Page-level text extractions:
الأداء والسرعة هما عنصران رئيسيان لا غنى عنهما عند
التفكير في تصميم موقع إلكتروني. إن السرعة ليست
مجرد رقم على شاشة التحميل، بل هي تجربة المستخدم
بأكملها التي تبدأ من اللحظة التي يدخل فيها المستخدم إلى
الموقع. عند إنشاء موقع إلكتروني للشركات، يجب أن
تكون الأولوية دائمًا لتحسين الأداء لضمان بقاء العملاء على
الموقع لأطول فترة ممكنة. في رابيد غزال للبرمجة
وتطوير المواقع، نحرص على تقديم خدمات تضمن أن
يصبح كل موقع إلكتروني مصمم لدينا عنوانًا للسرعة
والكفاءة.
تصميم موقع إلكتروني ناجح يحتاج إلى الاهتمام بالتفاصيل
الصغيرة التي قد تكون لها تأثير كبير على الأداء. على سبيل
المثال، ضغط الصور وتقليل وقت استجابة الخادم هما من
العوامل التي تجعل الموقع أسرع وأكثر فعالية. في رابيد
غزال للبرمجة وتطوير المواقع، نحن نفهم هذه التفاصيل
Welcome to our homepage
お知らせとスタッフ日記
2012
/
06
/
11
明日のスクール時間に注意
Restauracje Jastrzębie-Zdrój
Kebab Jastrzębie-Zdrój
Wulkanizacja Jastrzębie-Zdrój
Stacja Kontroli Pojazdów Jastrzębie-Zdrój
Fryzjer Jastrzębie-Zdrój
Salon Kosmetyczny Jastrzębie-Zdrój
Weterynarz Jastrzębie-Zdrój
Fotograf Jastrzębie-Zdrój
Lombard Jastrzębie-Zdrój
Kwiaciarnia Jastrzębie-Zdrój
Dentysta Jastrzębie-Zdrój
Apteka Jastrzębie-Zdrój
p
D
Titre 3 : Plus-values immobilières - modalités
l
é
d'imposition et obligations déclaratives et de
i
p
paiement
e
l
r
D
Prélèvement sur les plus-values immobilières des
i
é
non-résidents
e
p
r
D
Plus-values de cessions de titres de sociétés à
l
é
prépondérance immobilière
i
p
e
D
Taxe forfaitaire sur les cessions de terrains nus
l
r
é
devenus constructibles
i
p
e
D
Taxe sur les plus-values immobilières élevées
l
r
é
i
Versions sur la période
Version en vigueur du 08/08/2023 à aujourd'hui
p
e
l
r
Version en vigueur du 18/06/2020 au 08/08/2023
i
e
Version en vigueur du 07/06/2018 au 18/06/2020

Your objective:
Print every record exactly as written.

Answer space:
الأداء والسرعة هما عنصران رئيسيان لا غنى عنهما عند
التفكير في تصميم موقع إلكتروني. إن السرعة ليست
مجرد رقم على شاشة التحميل، بل هي تجربة المستخدم
بأكملها التي تبدأ من اللحظة التي يدخل فيها المستخدم إلى
الموقع. عند إنشاء موقع إلكتروني للشركات، يجب أن
تكون الأولوية دائمًا لتحسين الأداء لضمان بقاء العملاء على
الموقع لأطول فترة ممكنة. في رابيد غزال للبرمجة
وتطوير المواقع، نحرص على تقديم خدمات تضمن أن
يصبح كل موقع إلكتروني مصمم لدينا عنوانًا للسرعة
والكفاءة.
تصميم موقع إلكتروني ناجح يحتاج إلى الاهتمام بالتفاصيل
الصغيرة التي قد تكون لها تأثير كبير على الأداء. على سبيل
المثال، ضغط الصور وتقليل وقت استجابة الخادم هما من
العوامل التي تجعل الموقع أسرع وأكثر فعالية. في رابيد
غزال للبرمجة وتطوير المواقع، نحن نفهم هذه التفاصيل
Welcome to our homepage
お知らせとスタッフ日記
2012
/
06
/
11
明日のスクール時間に注意
Restauracje Jastrzębie-Zdrój
Kebab Jastrzębie-Zdrój
Wulkanizacja Jastrzębie-Zdrój
Stacja Kontroli Pojazdów Jastrzębie-Zdrój
Fryzjer Jastrzębie-Zdrój
Salon Kosmetyczny Jastrzębie-Zdrój
Weterynarz Jastrzębie-Zdrój
Fotograf Jastrzębie-Zdrój
Lombard Jastrzębie-Zdrój
Kwiaciarnia Jastrzębie-Zdrój
Dentysta Jastrzębie-Zdrój
Apteka Jastrzębie-Zdrój
p
D
Titre 3 : Plus-values immobilières - modalités
l
é
d'imposition et obligations déclaratives et de
i
p
paiement
e
l
r
D
Prélèvement sur les plus-values immobilières des
i
é
non-résidents
e
p
r
D
Plus-values de cessions de titres de sociétés à
l
é
prépondérance immobilière
i
p
e
D
Taxe forfaitaire sur les cessions de terrains nus
l
r
é
devenus constructibles
i
p
e
D
Taxe sur les plus-values immobilières élevées
l
r
é
i
Versions sur la période
Version en vigueur du 08/08/2023 à aujourd'hui
p
e
l
r
Version en vigueur du 18/06/2020 au 08/08/2023
i
e
Version en vigueur du 07/06/2018 au 18/06/2020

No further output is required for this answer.